- BRIEF:
Would you return, word for word, the lines of the data below from the line with "8: (424, 165, 1.65)" through the line with "38: (297, 114, 1.97)", and no others?

Saved entries

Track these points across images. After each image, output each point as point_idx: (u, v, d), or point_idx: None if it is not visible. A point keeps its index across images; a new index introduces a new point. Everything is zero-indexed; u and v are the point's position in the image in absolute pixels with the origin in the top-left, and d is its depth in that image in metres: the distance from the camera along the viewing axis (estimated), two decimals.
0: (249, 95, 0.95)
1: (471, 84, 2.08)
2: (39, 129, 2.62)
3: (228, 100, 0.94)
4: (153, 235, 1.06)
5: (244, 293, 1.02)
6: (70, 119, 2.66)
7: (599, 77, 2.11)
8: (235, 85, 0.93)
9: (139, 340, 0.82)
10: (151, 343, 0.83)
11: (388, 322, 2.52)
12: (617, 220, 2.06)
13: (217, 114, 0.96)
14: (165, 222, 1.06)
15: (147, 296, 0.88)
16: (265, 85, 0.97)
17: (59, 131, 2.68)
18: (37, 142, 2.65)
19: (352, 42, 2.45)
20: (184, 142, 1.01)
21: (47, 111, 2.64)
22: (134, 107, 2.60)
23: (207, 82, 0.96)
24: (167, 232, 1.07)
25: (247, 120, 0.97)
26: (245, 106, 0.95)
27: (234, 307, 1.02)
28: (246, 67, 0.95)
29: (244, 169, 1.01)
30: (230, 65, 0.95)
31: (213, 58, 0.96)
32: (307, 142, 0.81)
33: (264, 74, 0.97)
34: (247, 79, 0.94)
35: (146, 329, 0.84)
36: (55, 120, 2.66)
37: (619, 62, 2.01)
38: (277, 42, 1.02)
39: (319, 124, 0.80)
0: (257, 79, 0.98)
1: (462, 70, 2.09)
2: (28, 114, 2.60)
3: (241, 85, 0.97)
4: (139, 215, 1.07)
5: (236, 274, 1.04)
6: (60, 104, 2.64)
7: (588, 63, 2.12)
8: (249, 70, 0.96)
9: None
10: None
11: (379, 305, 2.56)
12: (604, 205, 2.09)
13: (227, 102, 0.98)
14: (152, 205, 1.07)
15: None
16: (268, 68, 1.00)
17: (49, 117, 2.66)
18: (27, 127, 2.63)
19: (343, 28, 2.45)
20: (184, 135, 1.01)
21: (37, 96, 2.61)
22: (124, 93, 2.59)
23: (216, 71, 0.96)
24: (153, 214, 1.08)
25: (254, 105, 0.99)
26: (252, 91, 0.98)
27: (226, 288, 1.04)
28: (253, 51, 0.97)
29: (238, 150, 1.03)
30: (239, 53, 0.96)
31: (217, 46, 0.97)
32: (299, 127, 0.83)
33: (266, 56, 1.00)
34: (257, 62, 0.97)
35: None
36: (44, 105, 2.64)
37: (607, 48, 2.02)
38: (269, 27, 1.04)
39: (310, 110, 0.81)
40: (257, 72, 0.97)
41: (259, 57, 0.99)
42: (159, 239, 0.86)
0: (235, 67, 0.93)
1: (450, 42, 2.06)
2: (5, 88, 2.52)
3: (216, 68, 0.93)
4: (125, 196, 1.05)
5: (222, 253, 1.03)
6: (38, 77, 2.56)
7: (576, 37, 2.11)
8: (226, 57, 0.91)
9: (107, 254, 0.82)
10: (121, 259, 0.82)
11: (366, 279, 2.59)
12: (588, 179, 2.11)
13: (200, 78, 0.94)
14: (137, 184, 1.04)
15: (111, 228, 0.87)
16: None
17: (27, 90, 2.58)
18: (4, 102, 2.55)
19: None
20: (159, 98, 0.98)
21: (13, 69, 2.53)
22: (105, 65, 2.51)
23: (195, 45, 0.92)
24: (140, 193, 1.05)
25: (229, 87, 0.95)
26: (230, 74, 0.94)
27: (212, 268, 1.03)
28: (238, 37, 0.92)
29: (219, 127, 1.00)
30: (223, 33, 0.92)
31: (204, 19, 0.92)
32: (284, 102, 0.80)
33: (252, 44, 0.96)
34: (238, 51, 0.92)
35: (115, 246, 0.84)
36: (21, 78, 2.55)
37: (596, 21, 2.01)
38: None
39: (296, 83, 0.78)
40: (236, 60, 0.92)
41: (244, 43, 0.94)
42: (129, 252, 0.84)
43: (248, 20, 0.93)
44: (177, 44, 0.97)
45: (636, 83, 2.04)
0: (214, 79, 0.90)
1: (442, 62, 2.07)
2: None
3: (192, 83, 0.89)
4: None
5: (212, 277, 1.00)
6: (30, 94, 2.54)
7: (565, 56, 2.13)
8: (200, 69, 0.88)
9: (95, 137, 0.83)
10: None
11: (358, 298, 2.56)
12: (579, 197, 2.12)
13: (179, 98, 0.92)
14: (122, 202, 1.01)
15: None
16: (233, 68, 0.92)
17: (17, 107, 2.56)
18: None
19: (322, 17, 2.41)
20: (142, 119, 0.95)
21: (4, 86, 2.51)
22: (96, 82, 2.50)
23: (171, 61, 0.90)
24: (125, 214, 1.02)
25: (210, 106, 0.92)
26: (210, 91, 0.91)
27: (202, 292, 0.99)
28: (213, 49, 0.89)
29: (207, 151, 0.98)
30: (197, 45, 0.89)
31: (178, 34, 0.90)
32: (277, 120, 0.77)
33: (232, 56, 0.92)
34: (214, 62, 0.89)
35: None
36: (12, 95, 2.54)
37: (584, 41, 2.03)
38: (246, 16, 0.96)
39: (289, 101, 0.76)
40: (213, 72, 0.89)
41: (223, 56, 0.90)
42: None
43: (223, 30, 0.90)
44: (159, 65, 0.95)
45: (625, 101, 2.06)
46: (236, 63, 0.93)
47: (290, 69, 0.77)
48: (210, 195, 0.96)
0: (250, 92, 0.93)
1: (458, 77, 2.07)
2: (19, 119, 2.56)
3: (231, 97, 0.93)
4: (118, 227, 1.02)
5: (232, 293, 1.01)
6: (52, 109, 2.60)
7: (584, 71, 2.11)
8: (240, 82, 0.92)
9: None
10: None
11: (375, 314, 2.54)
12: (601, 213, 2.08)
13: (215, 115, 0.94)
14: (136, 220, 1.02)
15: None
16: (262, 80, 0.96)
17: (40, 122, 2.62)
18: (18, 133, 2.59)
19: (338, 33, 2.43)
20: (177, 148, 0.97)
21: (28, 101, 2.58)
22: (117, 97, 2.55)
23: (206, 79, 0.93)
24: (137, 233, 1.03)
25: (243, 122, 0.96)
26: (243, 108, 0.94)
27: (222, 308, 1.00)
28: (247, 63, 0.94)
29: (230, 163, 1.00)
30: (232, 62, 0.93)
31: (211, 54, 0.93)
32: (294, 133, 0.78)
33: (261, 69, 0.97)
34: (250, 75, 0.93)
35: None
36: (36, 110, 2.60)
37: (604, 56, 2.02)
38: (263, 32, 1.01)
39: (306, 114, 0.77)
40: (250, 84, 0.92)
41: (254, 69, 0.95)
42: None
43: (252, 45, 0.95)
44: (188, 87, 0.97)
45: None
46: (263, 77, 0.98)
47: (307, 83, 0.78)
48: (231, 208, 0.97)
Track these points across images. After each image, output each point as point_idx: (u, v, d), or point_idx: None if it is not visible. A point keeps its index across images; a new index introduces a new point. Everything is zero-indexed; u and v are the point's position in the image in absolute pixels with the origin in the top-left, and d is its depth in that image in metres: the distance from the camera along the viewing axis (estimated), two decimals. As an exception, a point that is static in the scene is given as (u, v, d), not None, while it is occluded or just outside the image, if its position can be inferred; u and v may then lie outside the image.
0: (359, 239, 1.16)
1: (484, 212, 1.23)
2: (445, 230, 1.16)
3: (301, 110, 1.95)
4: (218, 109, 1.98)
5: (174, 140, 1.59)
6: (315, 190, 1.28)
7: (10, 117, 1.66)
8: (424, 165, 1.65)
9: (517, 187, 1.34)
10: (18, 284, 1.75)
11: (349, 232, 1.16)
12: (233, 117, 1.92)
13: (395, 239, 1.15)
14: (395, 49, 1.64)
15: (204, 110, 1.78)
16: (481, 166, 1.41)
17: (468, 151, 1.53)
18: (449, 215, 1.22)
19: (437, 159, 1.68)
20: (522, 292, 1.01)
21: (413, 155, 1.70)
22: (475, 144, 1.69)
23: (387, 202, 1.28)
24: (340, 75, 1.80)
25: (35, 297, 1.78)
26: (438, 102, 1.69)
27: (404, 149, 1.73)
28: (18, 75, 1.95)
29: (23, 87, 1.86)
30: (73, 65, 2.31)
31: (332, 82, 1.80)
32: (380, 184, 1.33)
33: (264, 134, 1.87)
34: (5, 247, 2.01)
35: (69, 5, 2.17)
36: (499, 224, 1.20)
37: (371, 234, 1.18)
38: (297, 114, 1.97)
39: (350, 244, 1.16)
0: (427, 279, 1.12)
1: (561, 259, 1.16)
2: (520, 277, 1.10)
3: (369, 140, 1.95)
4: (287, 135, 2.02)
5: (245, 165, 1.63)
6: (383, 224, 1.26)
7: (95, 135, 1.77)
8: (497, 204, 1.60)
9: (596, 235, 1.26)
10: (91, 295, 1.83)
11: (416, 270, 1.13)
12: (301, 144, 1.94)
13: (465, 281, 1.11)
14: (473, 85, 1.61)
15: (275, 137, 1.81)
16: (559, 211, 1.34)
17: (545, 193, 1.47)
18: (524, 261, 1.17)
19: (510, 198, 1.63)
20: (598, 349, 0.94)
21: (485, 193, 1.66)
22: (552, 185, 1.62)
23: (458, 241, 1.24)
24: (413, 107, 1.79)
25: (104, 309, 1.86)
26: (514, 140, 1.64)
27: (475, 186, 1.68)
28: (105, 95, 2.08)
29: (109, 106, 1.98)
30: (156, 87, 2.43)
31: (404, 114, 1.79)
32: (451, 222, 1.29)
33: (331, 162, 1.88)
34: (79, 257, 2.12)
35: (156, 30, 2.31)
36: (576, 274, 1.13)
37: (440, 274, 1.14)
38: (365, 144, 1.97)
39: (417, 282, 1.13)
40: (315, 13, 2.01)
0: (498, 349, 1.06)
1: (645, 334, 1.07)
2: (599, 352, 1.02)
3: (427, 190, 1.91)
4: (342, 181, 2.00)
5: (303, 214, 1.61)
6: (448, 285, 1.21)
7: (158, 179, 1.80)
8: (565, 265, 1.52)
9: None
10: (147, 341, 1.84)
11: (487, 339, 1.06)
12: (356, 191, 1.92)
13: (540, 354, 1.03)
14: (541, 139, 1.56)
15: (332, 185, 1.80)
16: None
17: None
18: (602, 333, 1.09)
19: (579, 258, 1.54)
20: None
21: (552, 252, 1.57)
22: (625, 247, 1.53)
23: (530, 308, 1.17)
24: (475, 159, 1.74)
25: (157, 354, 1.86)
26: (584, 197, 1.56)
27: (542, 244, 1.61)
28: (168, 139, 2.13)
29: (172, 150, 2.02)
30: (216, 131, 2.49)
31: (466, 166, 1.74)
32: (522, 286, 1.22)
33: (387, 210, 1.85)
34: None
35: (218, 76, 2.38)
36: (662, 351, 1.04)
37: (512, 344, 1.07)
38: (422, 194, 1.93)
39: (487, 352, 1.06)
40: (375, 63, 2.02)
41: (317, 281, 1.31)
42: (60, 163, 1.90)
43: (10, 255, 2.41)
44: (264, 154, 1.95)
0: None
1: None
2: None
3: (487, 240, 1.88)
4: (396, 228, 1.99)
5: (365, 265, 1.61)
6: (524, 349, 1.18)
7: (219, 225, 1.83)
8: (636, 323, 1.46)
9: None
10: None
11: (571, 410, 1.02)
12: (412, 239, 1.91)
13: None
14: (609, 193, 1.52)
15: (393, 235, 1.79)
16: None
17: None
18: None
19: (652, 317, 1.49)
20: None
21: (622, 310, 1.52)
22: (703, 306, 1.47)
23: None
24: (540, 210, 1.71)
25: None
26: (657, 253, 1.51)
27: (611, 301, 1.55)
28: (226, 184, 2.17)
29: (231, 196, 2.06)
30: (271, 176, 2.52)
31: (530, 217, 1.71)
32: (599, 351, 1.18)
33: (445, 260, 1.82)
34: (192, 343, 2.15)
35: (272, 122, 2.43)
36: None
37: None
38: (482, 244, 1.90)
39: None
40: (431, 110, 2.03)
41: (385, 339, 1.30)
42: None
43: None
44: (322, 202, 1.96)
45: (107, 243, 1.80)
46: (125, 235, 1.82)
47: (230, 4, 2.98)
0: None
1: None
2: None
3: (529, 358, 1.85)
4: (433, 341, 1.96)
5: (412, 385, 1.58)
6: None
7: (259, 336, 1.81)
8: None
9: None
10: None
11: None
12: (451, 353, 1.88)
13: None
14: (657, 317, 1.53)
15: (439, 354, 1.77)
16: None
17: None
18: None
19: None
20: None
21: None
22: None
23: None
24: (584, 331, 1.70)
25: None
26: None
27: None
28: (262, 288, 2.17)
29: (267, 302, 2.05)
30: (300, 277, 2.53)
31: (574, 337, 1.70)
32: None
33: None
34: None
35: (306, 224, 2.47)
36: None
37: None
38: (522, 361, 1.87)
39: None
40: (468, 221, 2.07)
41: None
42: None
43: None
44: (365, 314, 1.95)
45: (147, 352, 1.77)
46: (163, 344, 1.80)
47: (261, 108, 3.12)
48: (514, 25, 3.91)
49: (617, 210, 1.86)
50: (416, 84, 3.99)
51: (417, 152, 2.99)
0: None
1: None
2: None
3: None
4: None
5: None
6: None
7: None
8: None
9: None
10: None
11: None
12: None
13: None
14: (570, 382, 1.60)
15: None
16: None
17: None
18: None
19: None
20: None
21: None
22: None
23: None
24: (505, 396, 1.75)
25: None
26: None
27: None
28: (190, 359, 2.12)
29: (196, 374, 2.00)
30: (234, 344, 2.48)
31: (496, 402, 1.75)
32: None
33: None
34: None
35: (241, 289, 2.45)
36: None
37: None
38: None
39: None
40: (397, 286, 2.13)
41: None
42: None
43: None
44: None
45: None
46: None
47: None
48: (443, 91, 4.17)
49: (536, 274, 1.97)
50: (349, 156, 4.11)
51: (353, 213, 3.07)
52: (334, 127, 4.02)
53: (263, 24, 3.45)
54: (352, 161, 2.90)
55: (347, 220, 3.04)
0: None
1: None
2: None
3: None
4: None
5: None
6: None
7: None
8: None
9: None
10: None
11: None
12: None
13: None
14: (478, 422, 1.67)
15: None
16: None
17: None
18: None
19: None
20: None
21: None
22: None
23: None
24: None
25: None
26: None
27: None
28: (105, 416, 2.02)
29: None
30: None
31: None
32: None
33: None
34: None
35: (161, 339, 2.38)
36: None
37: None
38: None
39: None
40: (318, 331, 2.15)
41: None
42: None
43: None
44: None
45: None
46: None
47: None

- EXERCISE OUTPUT:
8: (424, 165, 1.65)
9: (517, 187, 1.34)
10: (18, 284, 1.75)
11: (349, 232, 1.16)
12: (233, 117, 1.92)
13: (395, 239, 1.15)
14: (395, 49, 1.64)
15: (204, 110, 1.78)
16: (481, 166, 1.41)
17: (468, 151, 1.53)
18: (449, 215, 1.22)
19: (437, 159, 1.68)
20: (522, 292, 1.01)
21: (413, 155, 1.70)
22: (475, 144, 1.69)
23: (387, 202, 1.28)
24: (340, 75, 1.80)
25: (35, 297, 1.78)
26: (438, 102, 1.69)
27: (404, 149, 1.73)
28: (18, 75, 1.95)
29: (23, 87, 1.86)
30: (73, 65, 2.31)
31: (332, 82, 1.80)
32: (380, 184, 1.33)
33: (264, 134, 1.87)
34: (5, 247, 2.01)
35: (69, 5, 2.17)
36: (499, 224, 1.20)
37: (371, 234, 1.18)
38: (297, 114, 1.97)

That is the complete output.